■ **Problem to solve**
In the data below, find the line that contains "Fomepizole_SERB: 1 -> 3" and the line that contains "Glukos-etanol_APL: 6 -> 4". Copy both, plus every line between them, exactly.

Segment Start: Data in this exercise

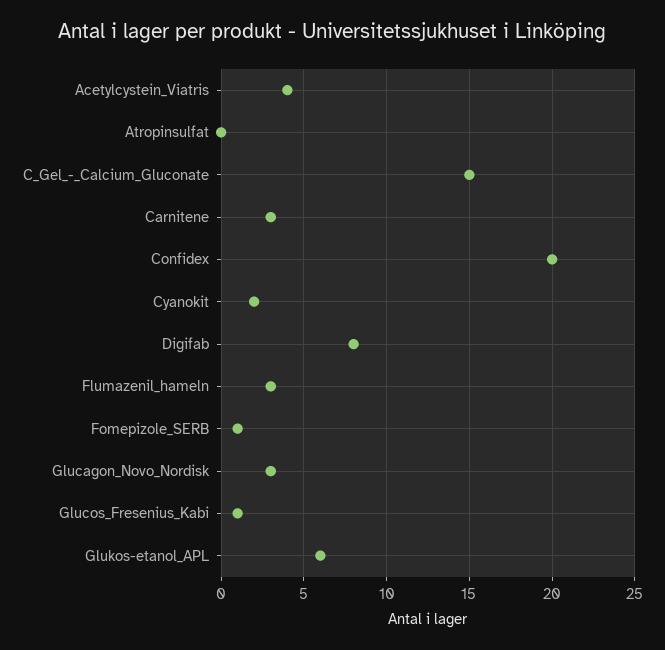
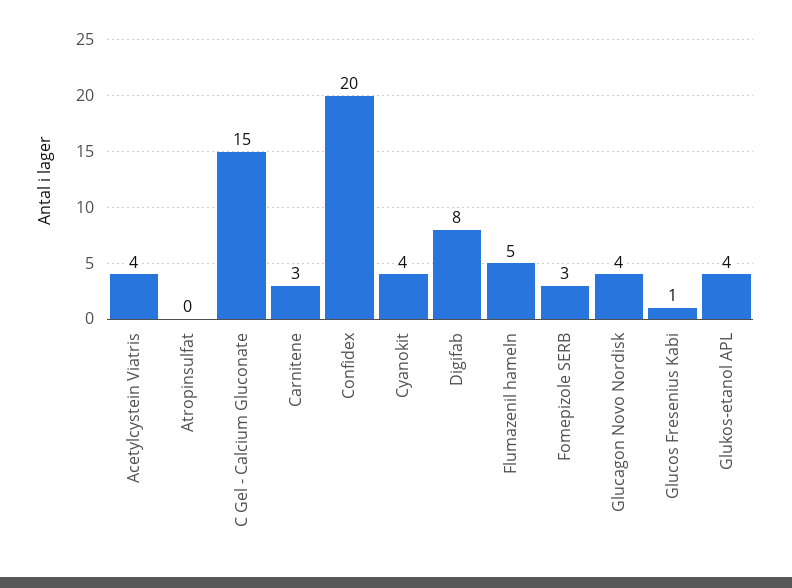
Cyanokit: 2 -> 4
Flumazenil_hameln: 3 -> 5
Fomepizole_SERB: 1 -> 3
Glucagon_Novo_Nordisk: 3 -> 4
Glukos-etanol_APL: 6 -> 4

Segment End: Data in this exercise
Segment Start: Data in this exercise

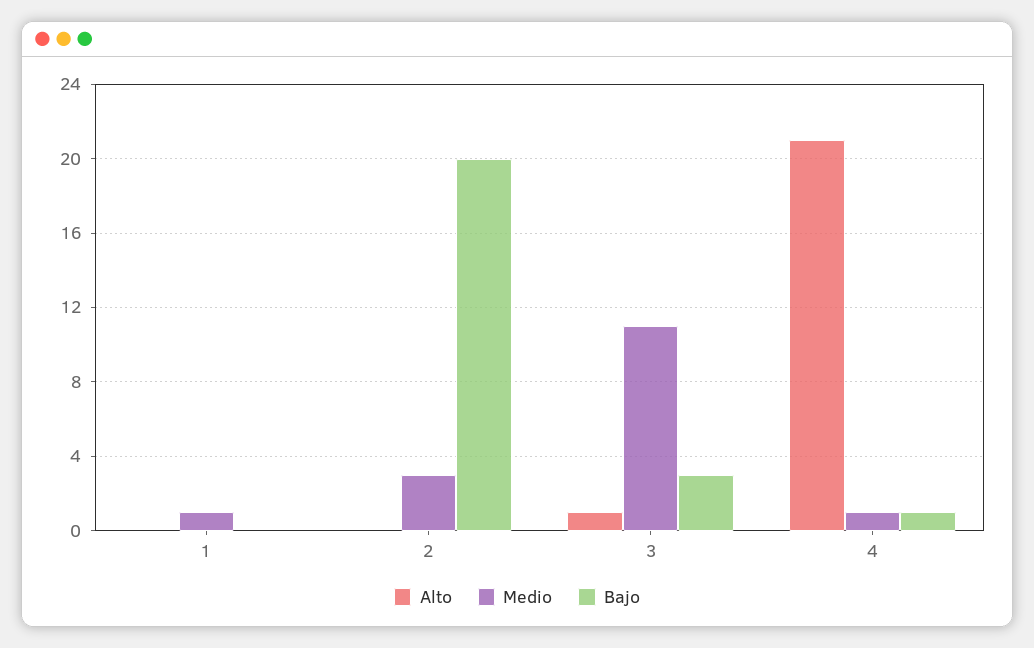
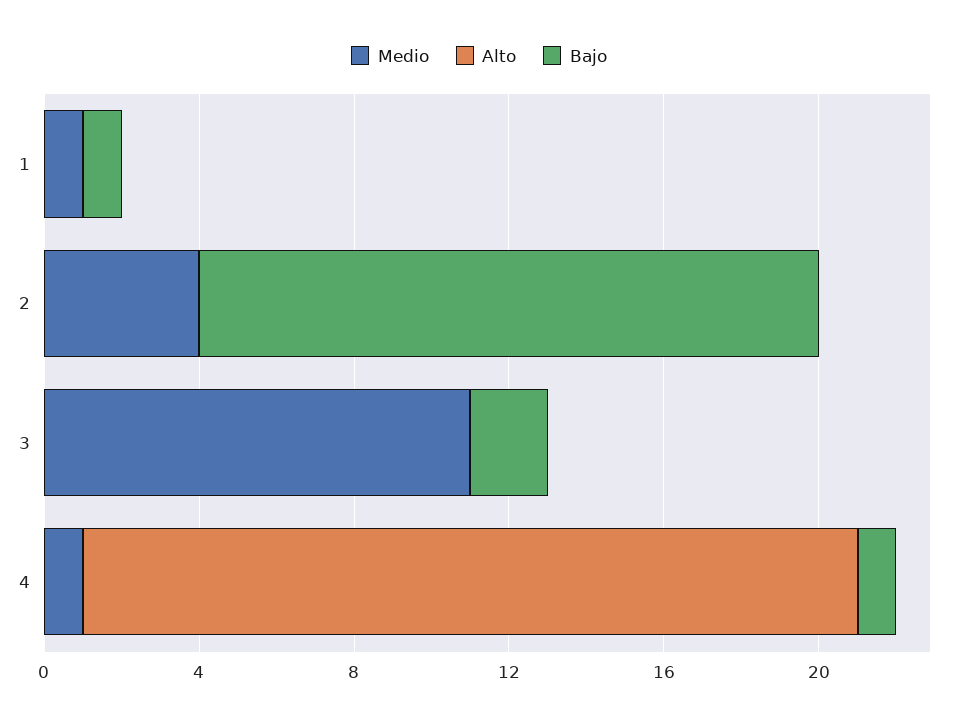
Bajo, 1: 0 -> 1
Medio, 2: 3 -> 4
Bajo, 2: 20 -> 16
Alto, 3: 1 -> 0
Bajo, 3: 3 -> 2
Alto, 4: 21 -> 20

Segment End: Data in this exercise

■ **Result**
Fomepizole_SERB: 1 -> 3
Glucagon_Novo_Nordisk: 3 -> 4
Glukos-etanol_APL: 6 -> 4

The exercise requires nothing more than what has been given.